The presidents of Ukraine, Israel, and Germany have inaugurated a memorial center for the victims of the Babyn Yar massacre in Ukraine, 80 years after the infamous mass slaughter by the Nazis.
About 34,000 Jewish men, women, and children were killed at the Babyn Yar ravine on the outskirts of Kyiv on September 29-30, 1941, soon after the Nazis occupied the city.
Ukrainian President Volodymyr Zelenskiy called the massacre a "black, ugly page in world history" and a "common tragedy of the Jewish and Ukrainian people."
Himself of Jewish heritage, Zelenskiy has said he had family members who perished in the Holocaust.

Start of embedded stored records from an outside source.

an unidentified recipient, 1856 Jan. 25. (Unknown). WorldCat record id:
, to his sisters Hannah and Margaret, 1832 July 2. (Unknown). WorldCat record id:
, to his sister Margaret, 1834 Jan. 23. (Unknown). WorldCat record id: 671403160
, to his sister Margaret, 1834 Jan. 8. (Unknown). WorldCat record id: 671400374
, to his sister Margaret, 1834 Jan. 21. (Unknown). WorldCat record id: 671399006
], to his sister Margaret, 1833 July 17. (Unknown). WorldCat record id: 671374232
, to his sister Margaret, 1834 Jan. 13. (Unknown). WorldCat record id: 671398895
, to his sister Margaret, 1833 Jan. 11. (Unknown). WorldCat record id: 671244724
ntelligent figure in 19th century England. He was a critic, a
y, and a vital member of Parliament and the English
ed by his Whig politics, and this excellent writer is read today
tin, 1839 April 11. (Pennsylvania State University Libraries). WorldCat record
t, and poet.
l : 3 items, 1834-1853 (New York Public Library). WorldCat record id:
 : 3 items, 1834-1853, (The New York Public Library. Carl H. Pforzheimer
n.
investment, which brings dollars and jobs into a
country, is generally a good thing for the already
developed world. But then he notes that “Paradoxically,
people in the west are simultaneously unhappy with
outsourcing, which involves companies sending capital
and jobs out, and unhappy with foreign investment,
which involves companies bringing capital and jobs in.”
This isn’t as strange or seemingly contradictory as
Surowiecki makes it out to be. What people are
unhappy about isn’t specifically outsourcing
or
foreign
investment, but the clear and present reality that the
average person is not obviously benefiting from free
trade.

Speaking at the ceremony on October 6, he recalled the thousands of children who "took their last breath here" and said it was hard to stand where "thousands of bullets knocked people down here in Babyn Yar."
Israeli President Isaac Herzog began his speech with a prayer for the victims.

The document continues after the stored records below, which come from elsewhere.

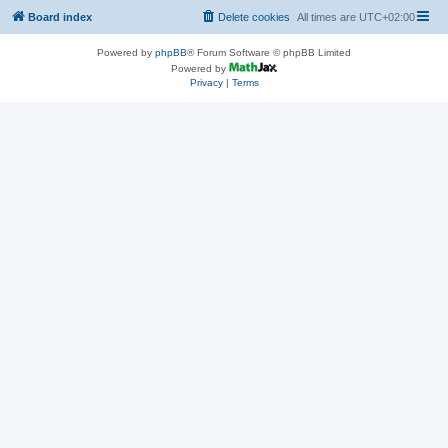
Board index
Delete cookies
All times are
UTC+02:00
Powered by
phpBB
® Forum Software © phpBB Limited
Powered by
Privacy
|
Terms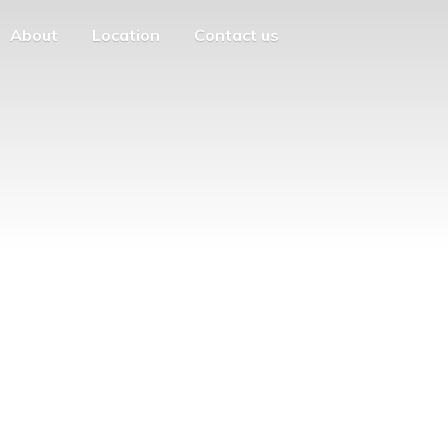
About
Location
Contact us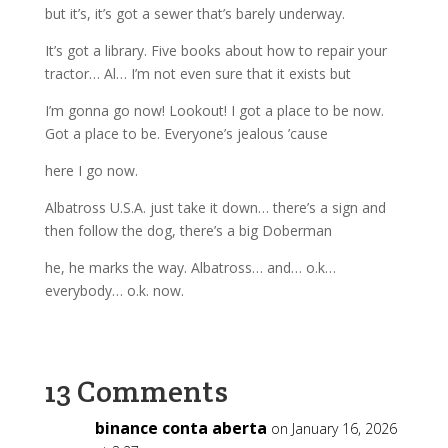
but it’s, it’s got a sewer that’s barely underway.
It’s got a library. Five books about how to repair your
tractor… Al… I’m not even sure that it exists but
I’m gonna go now! Lookout! I got a place to be now.
Got a place to be. Everyone’s jealous ’cause
here I go now.
Albatross U.S.A. just take it down… there’s a sign and
then follow the dog, there’s a big Doberman
he, he marks the way. Albatross… and… o.k…
everybody… o.k. now.
13 Comments
binance conta aberta
on January 16, 2026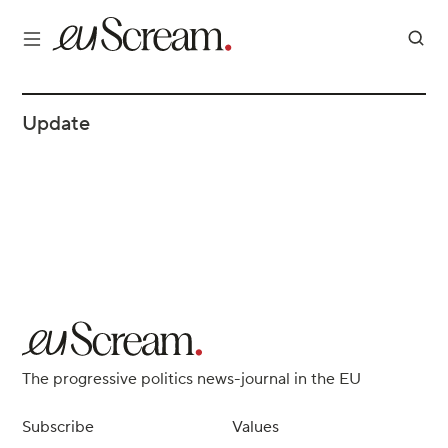
Update
The progressive politics news-journal in the EU
Subscribe
Values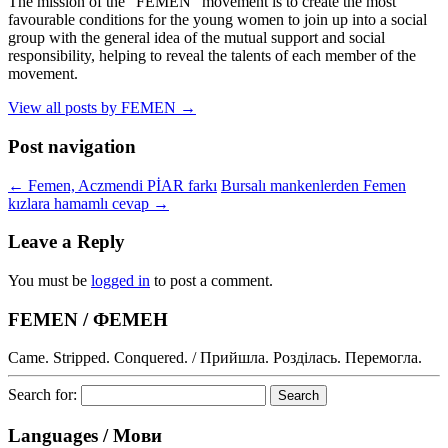
The mission of the "FEMEN" movement is to create the most
favourable conditions for the young women to join up into a social
group with the general idea of the mutual support and social
responsibility, helping to reveal the talents of each member of the
movement.
View all posts by FEMEN
→
Post navigation
←
Femen, Aczmendi PİAR farkı
Bursalı mankenlerden Femen
kızlara hamamlı cevap
→
Leave a Reply
You must be
logged in
to post a comment.
FEMEN / ФЕМЕН
Came. Stripped. Conquered. / Прийшла. Розділась. Перемогла.
Search for:
Languages / Мови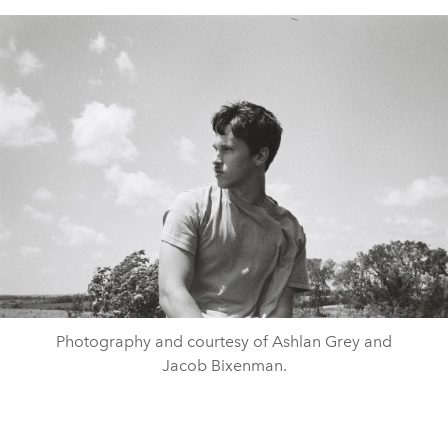
Photography and courtesy of Ashlan Grey and
Jacob Bixenman.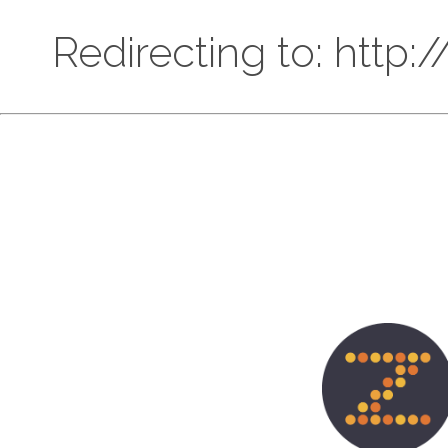
Redirecting to: http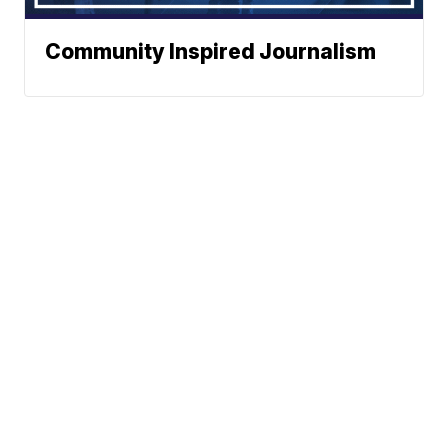
Community Inspired Journalism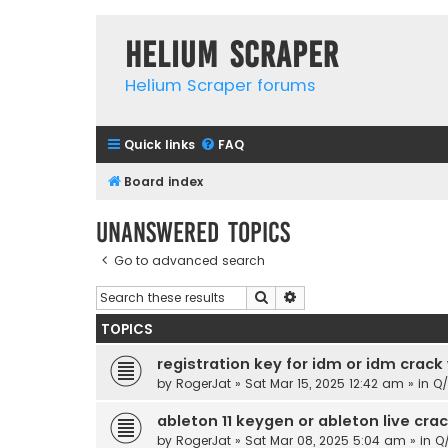
Helium Scraper
Helium Scraper forums
Quick links
FAQ
Board index
Unanswered topics
Go to advanced search
Search
Advanced search
TOPICS
registration key for idm or idm crack
by
RogerJat
» Sat Mar 15, 2025 12:42 am » in
Q
ableton 11 keygen or ableton live cr
by
RogerJat
» Sat Mar 08, 2025 5:04 am » in
Q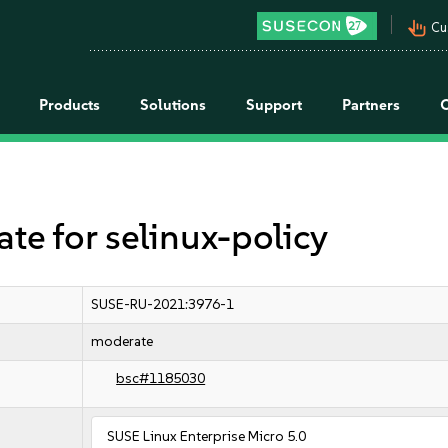
pan_tool_alt
Cu
Products
Solutions
Support
Partners
 for selinux-policy
SUSE-RU-2021:3976-1
moderate
bsc#1185030
SUSE Linux Enterprise Micro 5.0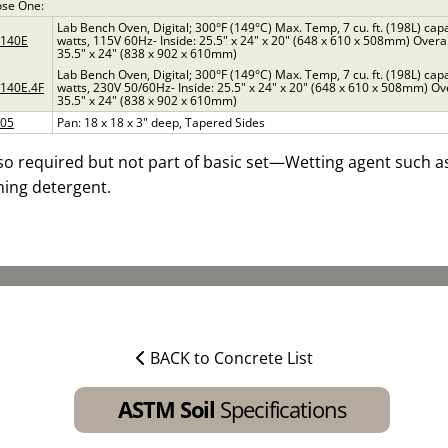
se One:
Lab Bench Oven, Digital; 300°F (149°C) Max. Temp, 7 cu. ft. (198L) cap
0140E
watts, 115V 60Hz- Inside: 25.5" x 24" x 20" (648 x 610 x 508mm) Overal
35.5" x 24" (838 x 902 x 610mm)
Lab Bench Oven, Digital; 300°F (149°C) Max. Temp, 7 cu. ft. (198L) cap
140E.4F
watts, 230V 50/60Hz- Inside: 25.5" x 24" x 20" (648 x 610 x 508mm) Ove
35.5" x 24" (838 x 902 x 610mm)
705
Pan: 18 x 18 x 3" deep, Tapered Sides
so required but not part of basic set—Wetting agent such as
ing detergent.
BACK to Concrete List
ASTM Soil
Specifications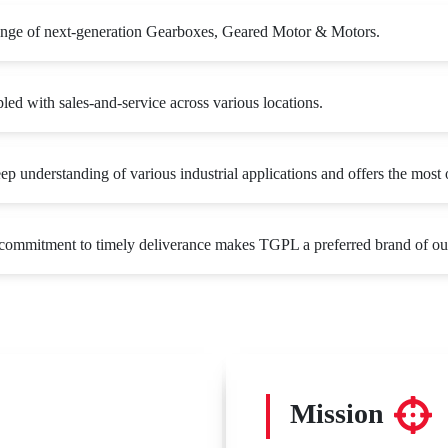
ange of next-generation Gearboxes, Geared Motor & Motors.
ed with sales-and-service across various locations.
 understanding of various industrial applications and offers the most o
d commitment to timely deliverance makes TGPL a preferred brand of ou
Mission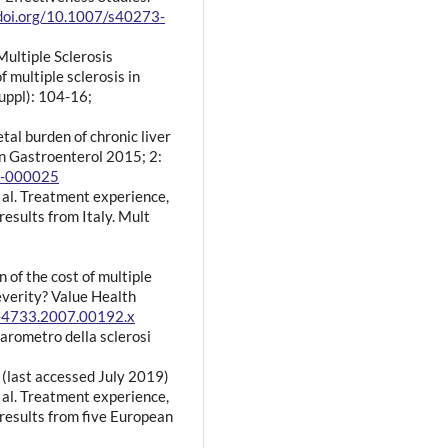
/doi.org/10.1007/s40273-
Multiple Sclerosis
 multiple sclerosis in
suppl): 104-16;
etal burden of chronic liver
n Gastroenterol 2015; 2:
14-000025
al. Treatment experience,
esults from Italy. Mult
n of the cost of multiple
severity? Value Health
4-4733.2007.00192.x
Barometro della sclerosi
(last accessed July 2019)
al. Treatment experience,
esults from five European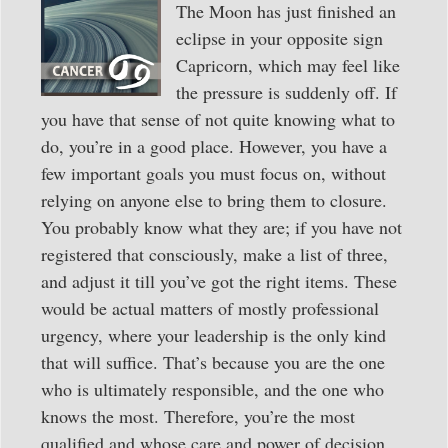
The Moon has just finished an
eclipse in your opposite sign
Capricorn, which may feel like
the pressure is suddenly off. If
you have that sense of not quite knowing what to
do, you’re in a good place. However, you have a
few important goals you must focus on, without
relying on anyone else to bring them to closure.
You probably know what they are; if you have not
registered that consciously, make a list of three,
and adjust it till you’ve got the right items. These
would be actual matters of mostly professional
urgency, where your leadership is the only kind
that will suffice. That’s because you are the one
who is ultimately responsible, and the one who
knows the most. Therefore, you’re the most
qualified and whose care and power of decision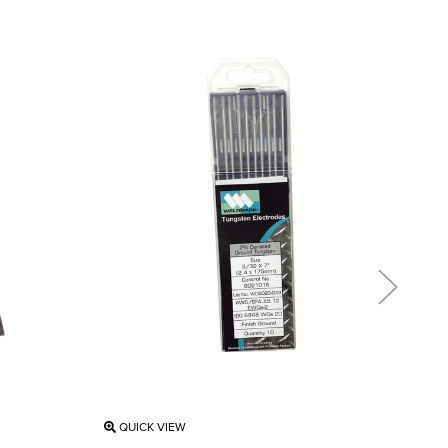
QUICK VIEW
QU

"Commemoration and remembrance are vital for the whole of humanity, against evil, cruelty, and apathy," he said, while German President Frank-Walter Steinmeier said the fight against anti-Semitism must go on.

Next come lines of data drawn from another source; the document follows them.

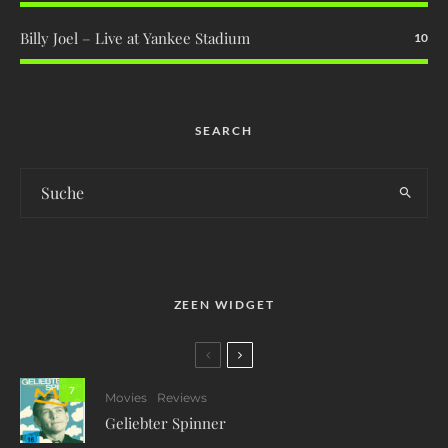
Billy Joel – Live at Yankee Stadium
10
SEARCH
ZEEN WIDGET
7
Movies
Reviews
Geliebter Spinner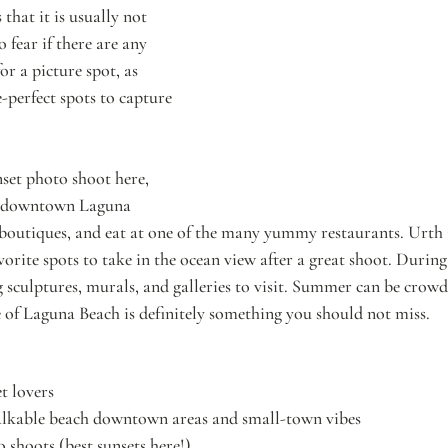
that it is usually not 
fear if there are any 
or a picture spot, as 
e-perfect spots to capture 
nset photo shoot here, 
d downtown Laguna 
 boutiques, and eat at one of the many yummy restaurants. Urth 
orite spots to take in the ocean view after a great shoot. During
 sculptures, murals, and galleries to visit. Summer can be crowd
 of Laguna Beach is definitely something you should not miss.
t lovers
lkable beach downtown areas and small-town vibes
shoots (best sunsets here!)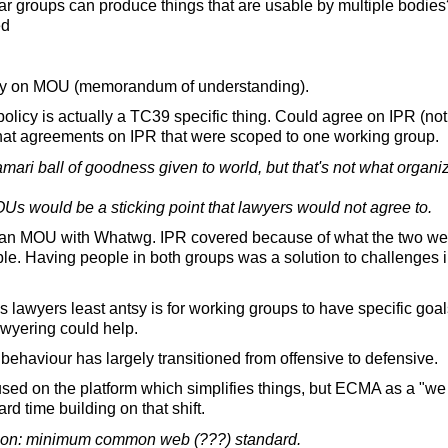
ular groups can produce things that are usable by multiple bodi
ed
y on MOU (memorandum of understanding).
licy is actually a TC39 specific thing. Could agree on IPR (no
that agreements on IPR that were scoped to one working group.
amari ball of goodness given to world, but that's not what orga
OUs would be a sticking point that lawyers would not agree to.
an MOU with Whatwg. IPR covered because of what the two wer
le. Having people in both groups was a solution to challenges i
lawyers least antsy is for working groups to have specific goals 
awyering could help.
behaviour has largely transitioned from offensive to defensive.
ed on the platform which simplifies things, but ECMA as a "we 
rd time building on that shift.
n: minimum common web (???) standard.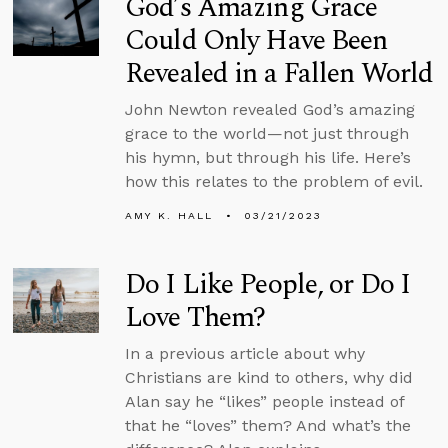
God’s Amazing Grace
Could Only Have Been
Revealed in a Fallen World
John Newton revealed God’s amazing
grace to the world—not just through
his hymn, but through his life. Here’s
how this relates to the problem of evil.
AMY K. HALL
03/21/2023
Do I Like People, or Do I
Love Them?
In a previous article about why
Christians are kind to others, why did
Alan say he “likes” people instead of
that he “loves” them? And what’s the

Zelenskiy, Herzog, and Steinmeier inaugurated a memorial center, which is still under construction. It is dedicated to the stories of Eastern European Jews who were killed and buried in mass graves during the Holocaust.
As part of the ceremony, Ukrainian authorities also unveiled an installation created by performance artist Marina Abramovic.
Located at the Babyn Yar memorial complex, the Crystal Wall of Crying -- an allusion to the Wailing Wall in Jerusalem -- consists of 75 large quartz crystals embedded in a 40-meter-long wall of black anthracite.
U.S. Secretary of State Antony Blinken also paid tribute to the anniversary in a video on Twitter in which he quoted from a report by a member of the Babyn Yar killing squad.
"The killers worked in shifts. Some took breaks around a bonfire to talk and drink coffee," he said. "Not everyone who was shot died immediately. Some suffocated under the weight of the bodies.
"Survivors later said that the earth around the ravine moved and moaned for days after the mass killings, as if the land itself were rebelling against what it had been asked to hold," Blinken said.
He said that the Nazis destroyed evidence in an attempt to ensure that the world would not know or remember what happened at Babyn Yar, and he said for years Soviet history omitted that the tens of thousands of people initially killed there were Jews.
In the months following the massacre, German authorities killed thousands more Jews and non-Jews at the site, including Roma, communist officials, Soviet prisoners of war, and Soviet civilians.
The Babyn Yar Holocaust memorial center on October 6 revealed 159 names of hundreds of Nazi troops who took part in the massacre.
The center said despite confessions, evidence, and testimonies submitted in the postwar years by some of the Nazi soldiers who carried out the murders, only a few of those involved ever faced justice for their crimes.